Biden’s speech to the COP26 leaders was meant to reassure: “We’ll demonstrate to the world the U.S. is not only back at the table, but hopefully leading by the power of our example…I know it hasn’t been the case, and that’s why my administration is working overtime to show that our climate commitment is action, not words.” Biden “clearly knows that while the U.S. might now be back at the table in a very big way, for a lot of countries it is hard to forget the damage done by the Trump administration to the international climate fight,” Thom Woodroofe, a fellow at the Asia Society Policy Institute and former climate diplomat told the November 2nd Los Angeles Times. Plus, most delegates were acutely aware of the struggle within the US Congress to pass a set of infrastructure bills with serious climate change dollar commitments.
Before departing, Biden chided both and Russia China for their no-show amid a few general agreements across a large number of the attendees: More than 100 countries committed to stopping and reversing deforestation by 2030, and the US led a group of 90 governments pledging to reduce methane emissions by 2030. Once the senior leaders departed on Tuesday, the nuts-and-bolts negotiators began trying to create a coherent and meaningful written international climate commitment, particularly noting the need to provide massive funding for the poorer nations.

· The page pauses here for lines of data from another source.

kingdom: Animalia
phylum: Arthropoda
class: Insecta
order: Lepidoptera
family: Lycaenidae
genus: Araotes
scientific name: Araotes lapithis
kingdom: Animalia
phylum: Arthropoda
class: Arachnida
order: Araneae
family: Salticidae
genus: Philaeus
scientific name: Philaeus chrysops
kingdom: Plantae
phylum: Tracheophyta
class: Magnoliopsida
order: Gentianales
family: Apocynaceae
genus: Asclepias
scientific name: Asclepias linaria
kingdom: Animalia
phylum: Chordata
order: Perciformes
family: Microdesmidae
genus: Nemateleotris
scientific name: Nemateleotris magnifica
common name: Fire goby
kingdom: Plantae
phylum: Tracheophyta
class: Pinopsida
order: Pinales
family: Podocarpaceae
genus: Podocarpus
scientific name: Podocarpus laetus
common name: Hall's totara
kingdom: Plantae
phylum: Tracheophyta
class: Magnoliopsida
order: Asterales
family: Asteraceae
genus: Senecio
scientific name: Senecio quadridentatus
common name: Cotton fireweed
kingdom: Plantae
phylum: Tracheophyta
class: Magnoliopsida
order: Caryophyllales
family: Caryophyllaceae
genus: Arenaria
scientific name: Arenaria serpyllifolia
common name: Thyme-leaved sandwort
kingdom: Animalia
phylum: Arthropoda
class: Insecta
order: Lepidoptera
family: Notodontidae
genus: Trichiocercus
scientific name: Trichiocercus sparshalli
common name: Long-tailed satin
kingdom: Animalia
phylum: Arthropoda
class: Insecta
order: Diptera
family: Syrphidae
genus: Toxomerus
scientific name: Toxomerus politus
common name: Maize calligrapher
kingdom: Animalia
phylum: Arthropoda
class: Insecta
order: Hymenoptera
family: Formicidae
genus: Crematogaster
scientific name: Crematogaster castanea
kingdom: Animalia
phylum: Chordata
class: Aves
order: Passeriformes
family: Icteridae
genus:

“[The targeted goal: Diplomats] and delegates will set to work on negotiations on a hoped-for agreement that lays out how the world will limit warming to 1.5 degrees Celsius [2.7 degrees Fahrenheit]. They will also try to settle disputes over financial assistance and attempt to finalize a set of rules for how countries report and claim credit for greenhouse gas emissions reductions…
“What they accomplish, or don’t, over the 12-day conference will be a sign of whether the unity and common resolve on display in Paris can be revived.” LA Times (10/2). No one is holding their breath, particularly given that neither Russia nor China were part of that conference. Right now, the planet is heading to well north of 3 degrees Celsius (5.4 degrees Fahrenheit) by the end of the century.
I’m Peter Dekom, and if you think all the coastal erosion, tropical storms, searing heat, desertification, melting polar and glacial ice, massive tropical storms/flooding and wildfires we have now are bad, think of what our future will look like with even higher average global temperatures.